Stimulé par ses succès, le prince Eugène le noble chevalier, comme on l’appelle dans les légendes et les complaintes relatives à ses hauts faits, ne put résister à la tentation d’une promenade à main armée sur le territoire ennemi. A la tête de quinze mille cavaliers hardis et décidés à tout braver, il se lança dans l’aventure. Ce ride fut rapide, foudroyant, fantastique. Le prince, sa suite et son armée allèrent tout d’une traite jusqu’à Sérajewo, saccageant tout sur leur passage, brisant les obstacles, acclamés de tous côtés par les populations chrétiennes, qui respiraient librement pour la première fois depuis des siècles et qui s’habituèrent à considérer l’aigle à deux têtes et l’étendard jaune de la maison de Habsbourg comme un emblème de délivrance ; et c’est de cette époque que datent les premières sympathies des populations pour la famille impériale. Les Turcs, épouvantés, s’étaient enfuis dans les montagnes et en Roumélie. Le prince put envoyer à Vienne des trophées et un butin considérable, parmi lequel se trouvaient des petits chevaux nerveux et agiles que l’empereur Léopold affectionnait beaucoup, car il ne manqua pas de remercier chaudement son féal lieutenant de ce présent. L’entrée à Sérajewo eut lieu avec une grande solennité. Les cavaliers d’Eugène avaient revêtu leurs casaques surchargées de broderies, leurs baudriers étincelants, leurs cuirasses et leurs armures historiées. Les hussards, surtout, firent sensation par leur costume resté traditionnel. Quant au général, celui que l’on appelait jadis à ses débuts en France « le petit abbé », il avait bonne mine sur son grand cheval.

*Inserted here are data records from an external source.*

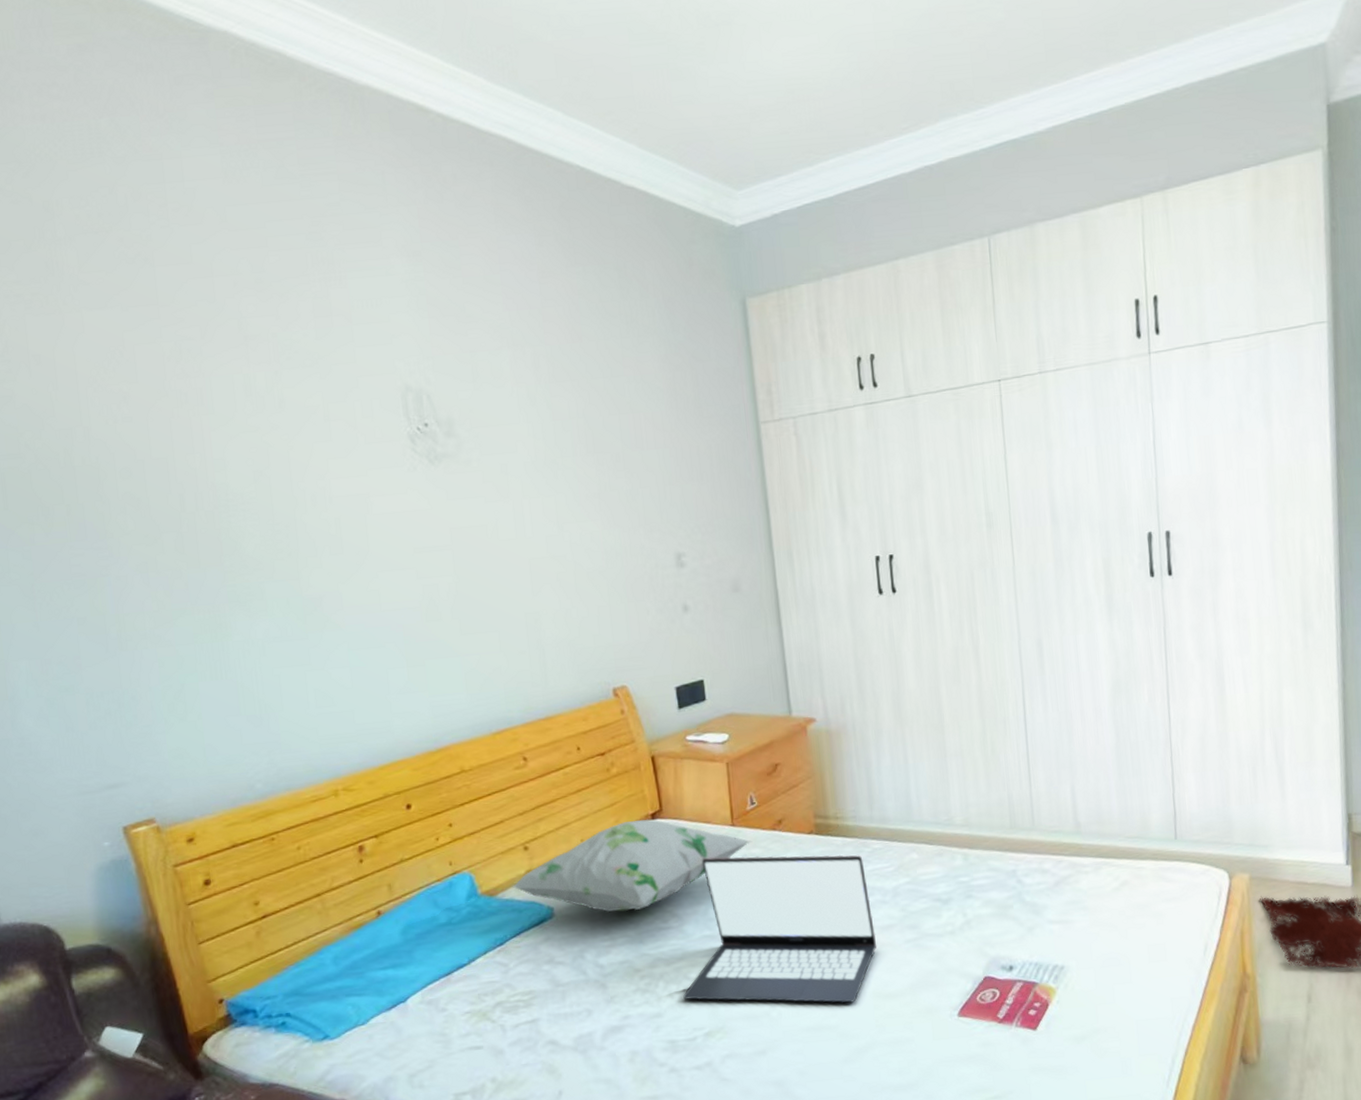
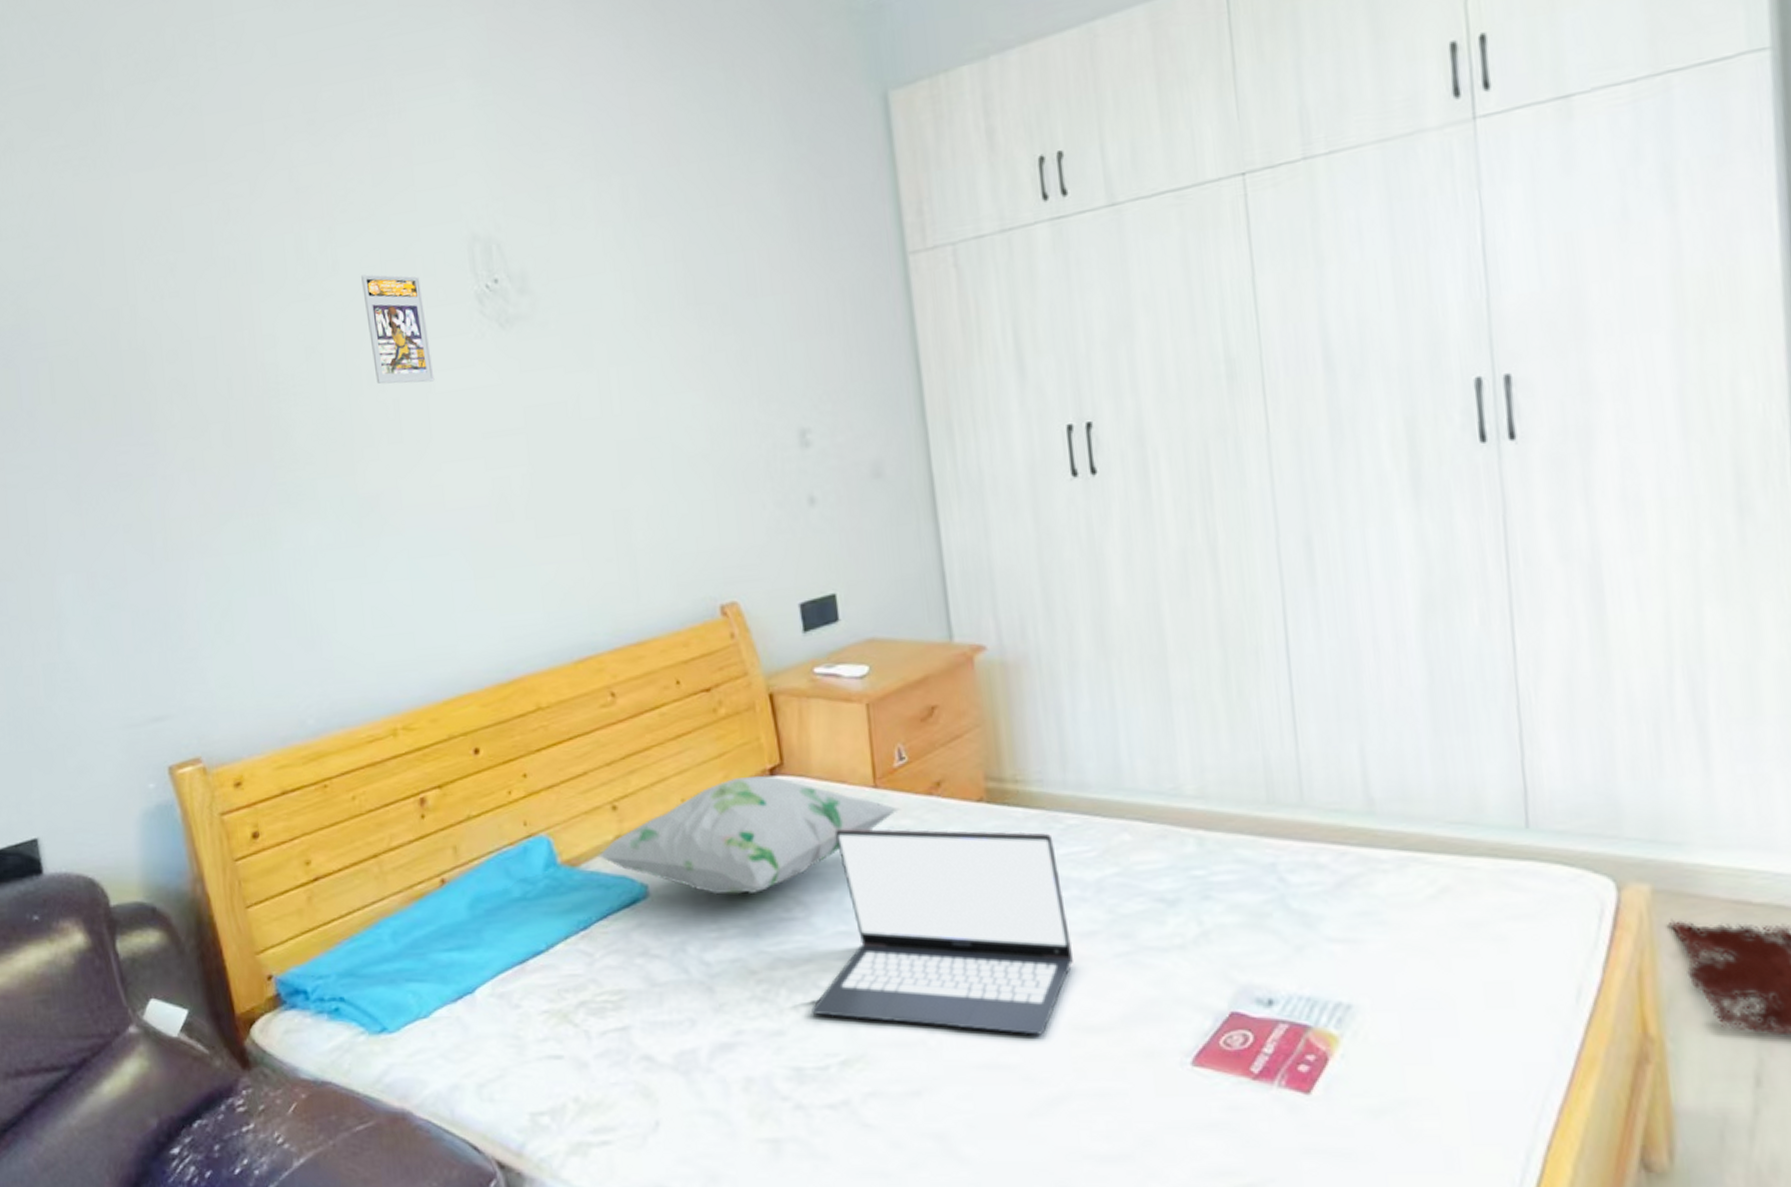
trading card display case: none [305,413,372,505] -> present [361,274,435,384]

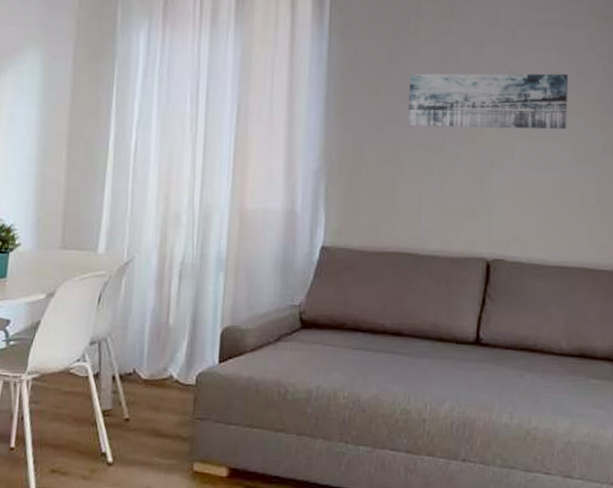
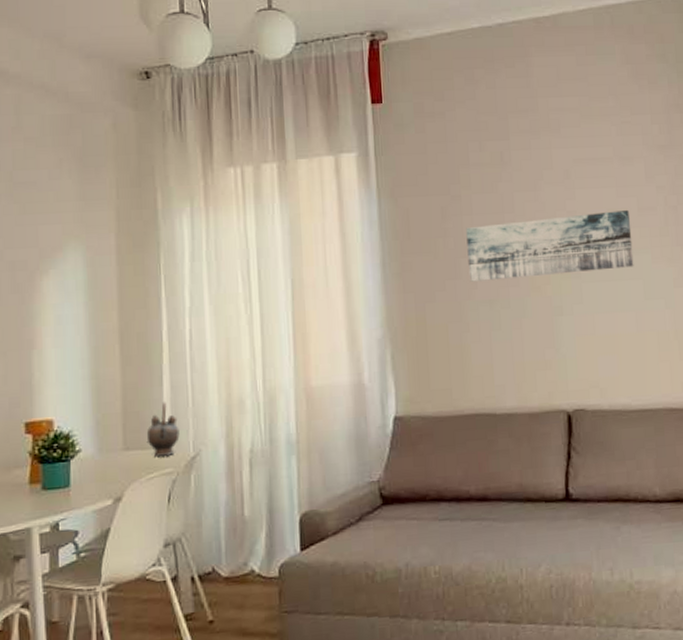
teapot: none [83,207,116,259] -> present [146,402,180,457]

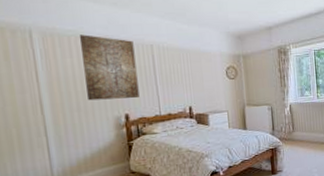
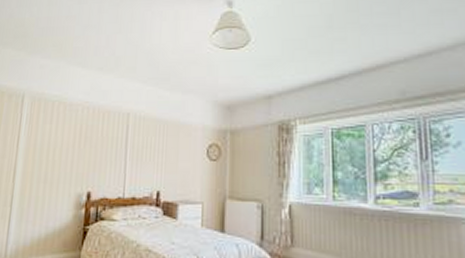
wall art: present [79,35,140,101] -> none [56,100,111,175]

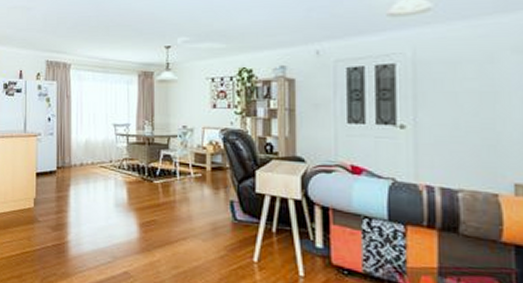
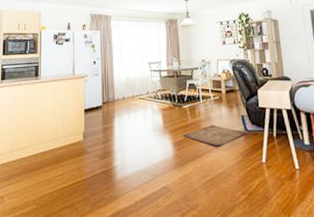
rug: none [151,207,235,235] -> present [182,125,246,147]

Au début de ce siècle, le système féodal s’épanouissait en Bosnie. La terre appartenait aux agas (seigneurs), qui considéraient les paysans, surtout lorsqu’ils étaient chrétiens, comme leurs serfs. Et pourtant on ne saurait appliquer ce terme, dans l’acception rigoureuse qu’il avait au moyen âge, aux campagnards bosniaques. Le Kmète n’est point, en droit du moins, un serf : c’est une sorte de fermier héréditaire dont la situation n’a jamais été bien exactement définie et ne l’est pas encore aujourd’hui.